Stored data entries:
━━━━━━━━━━━━━━━━━━━━

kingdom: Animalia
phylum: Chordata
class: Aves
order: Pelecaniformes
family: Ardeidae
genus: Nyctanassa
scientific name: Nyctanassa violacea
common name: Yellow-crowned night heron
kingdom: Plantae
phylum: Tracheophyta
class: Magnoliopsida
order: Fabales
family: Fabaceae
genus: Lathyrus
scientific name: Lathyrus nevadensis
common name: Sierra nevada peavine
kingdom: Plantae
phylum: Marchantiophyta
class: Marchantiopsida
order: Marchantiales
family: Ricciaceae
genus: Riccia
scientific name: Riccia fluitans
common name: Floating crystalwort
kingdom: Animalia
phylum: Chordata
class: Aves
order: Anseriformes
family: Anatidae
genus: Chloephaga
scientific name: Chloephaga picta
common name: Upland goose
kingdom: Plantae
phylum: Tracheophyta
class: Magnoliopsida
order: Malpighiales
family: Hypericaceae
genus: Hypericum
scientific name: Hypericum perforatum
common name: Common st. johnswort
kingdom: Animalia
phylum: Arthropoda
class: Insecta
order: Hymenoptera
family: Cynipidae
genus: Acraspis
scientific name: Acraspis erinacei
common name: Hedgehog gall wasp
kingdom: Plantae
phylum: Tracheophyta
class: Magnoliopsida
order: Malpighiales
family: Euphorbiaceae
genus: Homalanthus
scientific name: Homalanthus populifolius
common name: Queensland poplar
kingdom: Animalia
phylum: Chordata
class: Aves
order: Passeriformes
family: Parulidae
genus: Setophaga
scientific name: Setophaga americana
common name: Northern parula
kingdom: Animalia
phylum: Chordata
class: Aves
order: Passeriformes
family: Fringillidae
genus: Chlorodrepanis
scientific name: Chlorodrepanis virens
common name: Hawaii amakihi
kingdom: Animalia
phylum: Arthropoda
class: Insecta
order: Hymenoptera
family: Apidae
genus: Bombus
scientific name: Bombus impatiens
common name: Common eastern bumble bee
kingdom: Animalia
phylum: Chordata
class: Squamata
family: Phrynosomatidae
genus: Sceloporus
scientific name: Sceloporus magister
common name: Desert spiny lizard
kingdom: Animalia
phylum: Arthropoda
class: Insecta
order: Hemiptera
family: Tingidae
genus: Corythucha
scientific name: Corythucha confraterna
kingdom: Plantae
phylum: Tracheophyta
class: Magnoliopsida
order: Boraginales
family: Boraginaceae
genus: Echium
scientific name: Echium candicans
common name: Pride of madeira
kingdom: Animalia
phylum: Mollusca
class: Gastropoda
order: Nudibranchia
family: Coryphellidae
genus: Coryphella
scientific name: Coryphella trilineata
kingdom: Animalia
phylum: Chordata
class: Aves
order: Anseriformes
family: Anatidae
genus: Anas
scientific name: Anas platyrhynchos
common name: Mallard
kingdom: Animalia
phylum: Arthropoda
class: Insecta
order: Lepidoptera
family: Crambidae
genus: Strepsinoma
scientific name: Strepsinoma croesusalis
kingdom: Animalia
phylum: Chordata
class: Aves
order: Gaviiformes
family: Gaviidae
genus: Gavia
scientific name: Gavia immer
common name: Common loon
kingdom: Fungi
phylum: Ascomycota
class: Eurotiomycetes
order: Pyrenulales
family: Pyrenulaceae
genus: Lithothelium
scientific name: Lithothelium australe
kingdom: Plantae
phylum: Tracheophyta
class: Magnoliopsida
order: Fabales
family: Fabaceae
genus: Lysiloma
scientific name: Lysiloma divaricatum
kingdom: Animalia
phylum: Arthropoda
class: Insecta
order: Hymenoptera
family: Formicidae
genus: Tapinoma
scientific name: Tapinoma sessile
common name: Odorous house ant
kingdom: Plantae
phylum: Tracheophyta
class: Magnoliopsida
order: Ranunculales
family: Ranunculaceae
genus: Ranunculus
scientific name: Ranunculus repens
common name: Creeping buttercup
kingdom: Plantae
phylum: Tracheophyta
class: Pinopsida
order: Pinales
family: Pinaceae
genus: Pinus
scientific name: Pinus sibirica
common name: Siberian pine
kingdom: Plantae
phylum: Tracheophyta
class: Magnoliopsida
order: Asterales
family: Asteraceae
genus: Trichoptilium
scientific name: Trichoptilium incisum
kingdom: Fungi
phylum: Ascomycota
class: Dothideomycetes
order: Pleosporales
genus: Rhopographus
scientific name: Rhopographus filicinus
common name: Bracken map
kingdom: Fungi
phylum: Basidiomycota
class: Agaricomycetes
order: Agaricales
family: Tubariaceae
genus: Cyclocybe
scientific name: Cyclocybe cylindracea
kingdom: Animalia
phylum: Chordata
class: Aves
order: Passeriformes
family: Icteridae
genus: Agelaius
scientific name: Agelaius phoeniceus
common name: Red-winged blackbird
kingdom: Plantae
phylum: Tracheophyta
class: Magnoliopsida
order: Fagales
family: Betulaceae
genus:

━━━━━━━━━━━━━━━━━━━━

Task directions
Copy all of the lines above word for word.

Answer to this task
kingdom: Animalia
phylum: Chordata
class: Aves
order: Pelecaniformes
family: Ardeidae
genus: Nyctanassa
scientific name: Nyctanassa violacea
common name: Yellow-crowned night heron
kingdom: Plantae
phylum: Tracheophyta
class: Magnoliopsida
order: Fabales
family: Fabaceae
genus: Lathyrus
scientific name: Lathyrus nevadensis
common name: Sierra nevada peavine
kingdom: Plantae
phylum: Marchantiophyta
class: Marchantiopsida
order: Marchantiales
family: Ricciaceae
genus: Riccia
scientific name: Riccia fluitans
common name: Floating crystalwort
kingdom: Animalia
phylum: Chordata
class: Aves
order: Anseriformes
family: Anatidae
genus: Chloephaga
scientific name: Chloephaga picta
common name: Upland goose
kingdom: Plantae
phylum: Tracheophyta
class: Magnoliopsida
order: Malpighiales
family: Hypericaceae
genus: Hypericum
scientific name: Hypericum perforatum
common name: Common st. johnswort
kingdom: Animalia
phylum: Arthropoda
class: Insecta
order: Hymenoptera
family: Cynipidae
genus: Acraspis
scientific name: Acraspis erinacei
common name: Hedgehog gall wasp
kingdom: Plantae
phylum: Tracheophyta
class: Magnoliopsida
order: Malpighiales
family: Euphorbiaceae
genus: Homalanthus
scientific name: Homalanthus populifolius
common name: Queensland poplar
kingdom: Animalia
phylum: Chordata
class: Aves
order: Passeriformes
family: Parulidae
genus: Setophaga
scientific name: Setophaga americana
common name: Northern parula
kingdom: Animalia
phylum: Chordata
class: Aves
order: Passeriformes
family: Fringillidae
genus: Chlorodrepanis
scientific name: Chlorodrepanis virens
common name: Hawaii amakihi
kingdom: Animalia
phylum: Arthropoda
class: Insecta
order: Hymenoptera
family: Apidae
genus: Bombus
scientific name: Bombus impatiens
common name: Common eastern bumble bee
kingdom: Animalia
phylum: Chordata
class: Squamata
family: Phrynosomatidae
genus: Sceloporus
scientific name: Sceloporus magister
common name: Desert spiny lizard
kingdom: Animalia
phylum: Arthropoda
class: Insecta
order: Hemiptera
family: Tingidae
genus: Corythucha
scientific name: Corythucha confraterna
kingdom: Plantae
phylum: Tracheophyta
class: Magnoliopsida
order: Boraginales
family: Boraginaceae
genus: Echium
scientific name: Echium candicans
common name: Pride of madeira
kingdom: Animalia
phylum: Mollusca
class: Gastropoda
order: Nudibranchia
family: Coryphellidae
genus: Coryphella
scientific name: Coryphella trilineata
kingdom: Animalia
phylum: Chordata
class: Aves
order: Anseriformes
family: Anatidae
genus: Anas
scientific name: Anas platyrhynchos
common name: Mallard
kingdom: Animalia
phylum: Arthropoda
class: Insecta
order: Lepidoptera
family: Crambidae
genus: Strepsinoma
scientific name: Strepsinoma croesusalis
kingdom: Animalia
phylum: Chordata
class: Aves
order: Gaviiformes
family: Gaviidae
genus: Gavia
scientific name: Gavia immer
common name: Common loon
kingdom: Fungi
phylum: Ascomycota
class: Eurotiomycetes
order: Pyrenulales
family: Pyrenulaceae
genus: Lithothelium
scientific name: Lithothelium australe
kingdom: Plantae
phylum: Tracheophyta
class: Magnoliopsida
order: Fabales
family: Fabaceae
genus: Lysiloma
scientific name: Lysiloma divaricatum
kingdom: Animalia
phylum: Arthropoda
class: Insecta
order: Hymenoptera
family: Formicidae
genus: Tapinoma
scientific name: Tapinoma sessile
common name: Odorous house ant
kingdom: Plantae
phylum: Tracheophyta
class: Magnoliopsida
order: Ranunculales
family: Ranunculaceae
genus: Ranunculus
scientific name: Ranunculus repens
common name: Creeping buttercup
kingdom: Plantae
phylum: Tracheophyta
class: Pinopsida
order: Pinales
family: Pinaceae
genus: Pinus
scientific name: Pinus sibirica
common name: Siberian pine
kingdom: Plantae
phylum: Tracheophyta
class: Magnoliopsida
order: Asterales
family: Asteraceae
genus: Trichoptilium
scientific name: Trichoptilium incisum
kingdom: Fungi
phylum: Ascomycota
class: Dothideomycetes
order: Pleosporales
genus: Rhopographus
scientific name: Rhopographus filicinus
common name: Bracken map
kingdom: Fungi
phylum: Basidiomycota
class: Agaricomycetes
order: Agaricales
family: Tubariaceae
genus: Cyclocybe
scientific name: Cyclocybe cylindracea
kingdom: Animalia
phylum: Chordata
class: Aves
order: Passeriformes
family: Icteridae
genus: Agelaius
scientific name: Agelaius phoeniceus
common name: Red-winged blackbird
kingdom: Plantae
phylum: Tracheophyta
class: Magnoliopsida
order: Fagales
family: Betulaceae
genus:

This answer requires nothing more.